"Hou's colorful sculptures draw on her Chinese heritage, "blending folklore, remembrance, and the layered experiences of diaspora and cultural hybridity," the museum says. "Chiara No creates chiming bells that personify idols, demons, and goddesses inspired by ancient, pagan, and Christian mythologies." And for No, characterful sculptures embody myth and allegory, influenced by terracotta figures from ancient Boeotia, a region of south-central Greece."
"Both artists incorporate painting into their works, with tiny tableaux enriching the surfaces. For example, Hou's "Tian Gou Shi Ri - The truth about solar eclipse and how to observe it using pinhole imaging principle" depicts a giant female dog biting the sun with an image of a woman holding up a large object shaped like an eye-perhaps a viewing device-on its front leg."
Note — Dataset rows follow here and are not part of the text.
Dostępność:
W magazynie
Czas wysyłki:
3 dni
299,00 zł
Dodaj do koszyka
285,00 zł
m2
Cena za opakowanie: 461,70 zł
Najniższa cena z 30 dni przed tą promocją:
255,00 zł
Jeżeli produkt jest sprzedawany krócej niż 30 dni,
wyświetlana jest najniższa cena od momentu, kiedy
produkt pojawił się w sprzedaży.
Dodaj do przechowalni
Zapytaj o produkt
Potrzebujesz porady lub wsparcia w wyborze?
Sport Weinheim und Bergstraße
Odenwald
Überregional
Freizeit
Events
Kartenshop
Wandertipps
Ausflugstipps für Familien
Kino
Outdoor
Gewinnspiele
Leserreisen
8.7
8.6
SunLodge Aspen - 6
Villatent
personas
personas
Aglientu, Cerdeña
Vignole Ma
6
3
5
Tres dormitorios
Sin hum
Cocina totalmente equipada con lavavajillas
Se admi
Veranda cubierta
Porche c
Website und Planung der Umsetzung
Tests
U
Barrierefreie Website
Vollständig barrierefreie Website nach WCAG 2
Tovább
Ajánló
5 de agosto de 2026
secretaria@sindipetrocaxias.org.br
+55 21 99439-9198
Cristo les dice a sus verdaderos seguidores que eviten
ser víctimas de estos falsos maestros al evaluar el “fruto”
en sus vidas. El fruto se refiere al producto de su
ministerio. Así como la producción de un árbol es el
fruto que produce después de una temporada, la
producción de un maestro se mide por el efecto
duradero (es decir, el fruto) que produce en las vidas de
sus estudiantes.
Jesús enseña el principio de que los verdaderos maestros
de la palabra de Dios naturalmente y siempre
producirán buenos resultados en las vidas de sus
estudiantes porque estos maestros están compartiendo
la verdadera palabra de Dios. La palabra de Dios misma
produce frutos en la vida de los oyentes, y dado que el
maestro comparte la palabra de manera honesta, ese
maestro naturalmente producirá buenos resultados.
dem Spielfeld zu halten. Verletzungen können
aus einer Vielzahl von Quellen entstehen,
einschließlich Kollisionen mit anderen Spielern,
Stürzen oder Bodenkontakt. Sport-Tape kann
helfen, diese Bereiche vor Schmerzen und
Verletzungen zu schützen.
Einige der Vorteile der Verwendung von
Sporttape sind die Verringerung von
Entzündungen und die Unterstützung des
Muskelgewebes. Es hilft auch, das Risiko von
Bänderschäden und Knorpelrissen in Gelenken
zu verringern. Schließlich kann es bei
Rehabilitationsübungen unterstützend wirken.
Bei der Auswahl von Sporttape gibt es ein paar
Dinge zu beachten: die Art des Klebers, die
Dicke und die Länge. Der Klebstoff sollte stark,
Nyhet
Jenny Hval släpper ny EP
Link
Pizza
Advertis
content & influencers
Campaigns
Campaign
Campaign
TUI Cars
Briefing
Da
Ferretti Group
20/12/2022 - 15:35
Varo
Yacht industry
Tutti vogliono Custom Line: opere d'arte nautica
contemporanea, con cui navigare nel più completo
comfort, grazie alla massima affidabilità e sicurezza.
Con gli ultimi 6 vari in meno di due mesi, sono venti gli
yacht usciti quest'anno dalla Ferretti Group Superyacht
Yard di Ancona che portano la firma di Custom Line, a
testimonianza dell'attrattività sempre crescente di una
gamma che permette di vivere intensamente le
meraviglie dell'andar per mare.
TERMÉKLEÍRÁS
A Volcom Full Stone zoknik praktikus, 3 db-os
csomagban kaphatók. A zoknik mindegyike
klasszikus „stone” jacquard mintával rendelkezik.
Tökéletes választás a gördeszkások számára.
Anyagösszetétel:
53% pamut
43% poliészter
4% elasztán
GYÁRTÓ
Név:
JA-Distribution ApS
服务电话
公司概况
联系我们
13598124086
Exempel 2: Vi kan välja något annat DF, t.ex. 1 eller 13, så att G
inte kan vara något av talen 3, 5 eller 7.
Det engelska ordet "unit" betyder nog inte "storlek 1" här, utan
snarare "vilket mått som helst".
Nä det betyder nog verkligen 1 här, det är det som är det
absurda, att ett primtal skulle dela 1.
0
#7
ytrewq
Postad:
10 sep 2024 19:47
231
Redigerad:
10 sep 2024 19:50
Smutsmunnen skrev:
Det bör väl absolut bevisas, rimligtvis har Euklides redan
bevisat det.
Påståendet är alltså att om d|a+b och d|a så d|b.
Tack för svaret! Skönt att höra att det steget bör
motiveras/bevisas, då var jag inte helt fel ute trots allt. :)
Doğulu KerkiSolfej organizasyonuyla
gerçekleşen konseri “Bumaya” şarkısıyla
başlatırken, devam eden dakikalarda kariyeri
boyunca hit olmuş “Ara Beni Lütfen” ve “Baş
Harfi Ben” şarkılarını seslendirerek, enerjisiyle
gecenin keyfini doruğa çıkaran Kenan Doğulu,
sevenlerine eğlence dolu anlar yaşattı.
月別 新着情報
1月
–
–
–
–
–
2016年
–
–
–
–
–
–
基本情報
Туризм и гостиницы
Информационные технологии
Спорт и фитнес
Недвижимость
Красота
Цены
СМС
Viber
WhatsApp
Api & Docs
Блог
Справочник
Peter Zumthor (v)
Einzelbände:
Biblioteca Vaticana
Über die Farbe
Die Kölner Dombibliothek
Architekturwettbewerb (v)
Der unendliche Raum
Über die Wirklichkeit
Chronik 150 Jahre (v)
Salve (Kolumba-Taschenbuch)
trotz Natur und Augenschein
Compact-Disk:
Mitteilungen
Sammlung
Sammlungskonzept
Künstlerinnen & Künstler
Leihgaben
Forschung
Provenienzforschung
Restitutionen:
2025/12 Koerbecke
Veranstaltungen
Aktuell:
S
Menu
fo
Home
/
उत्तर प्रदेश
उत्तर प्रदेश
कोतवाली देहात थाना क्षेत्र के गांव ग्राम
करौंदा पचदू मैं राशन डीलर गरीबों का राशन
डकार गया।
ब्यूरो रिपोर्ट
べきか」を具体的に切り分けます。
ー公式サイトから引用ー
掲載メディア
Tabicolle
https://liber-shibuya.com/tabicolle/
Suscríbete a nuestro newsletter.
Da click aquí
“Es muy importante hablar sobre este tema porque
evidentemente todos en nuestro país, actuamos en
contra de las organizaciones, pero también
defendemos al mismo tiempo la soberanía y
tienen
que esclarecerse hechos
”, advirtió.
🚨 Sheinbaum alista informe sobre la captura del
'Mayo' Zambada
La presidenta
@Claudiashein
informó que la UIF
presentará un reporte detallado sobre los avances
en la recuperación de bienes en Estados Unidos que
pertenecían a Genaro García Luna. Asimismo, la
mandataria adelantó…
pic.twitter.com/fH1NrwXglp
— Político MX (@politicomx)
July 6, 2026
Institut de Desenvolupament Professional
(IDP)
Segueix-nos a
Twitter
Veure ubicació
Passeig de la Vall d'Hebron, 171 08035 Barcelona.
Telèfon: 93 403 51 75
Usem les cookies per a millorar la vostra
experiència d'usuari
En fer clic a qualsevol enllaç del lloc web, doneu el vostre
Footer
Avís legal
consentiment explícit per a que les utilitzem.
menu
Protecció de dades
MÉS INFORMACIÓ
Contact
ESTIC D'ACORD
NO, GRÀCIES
Chenlu Hou and Chiara No create ceramic objects that evoke sacredness through ritual, myth, and cultural memory. The works foreground ceremony and customs while probing how cultures change and merge over time. Hou's colorful sculptures draw on Chinese folklore, remembrance, and diasporic experience, often incorporating painted tableaux across sculptural surfaces. No crafts chiming bells and figurative forms that embody idols, demons, and goddesses, drawing on pagan, Christian, and ancient terracotta influences from Boeotia. Both artists use playful, slightly cartoonish gestures to render time-honored beliefs in contemporary forms, prompting reflection on storytelling and spiritual practice.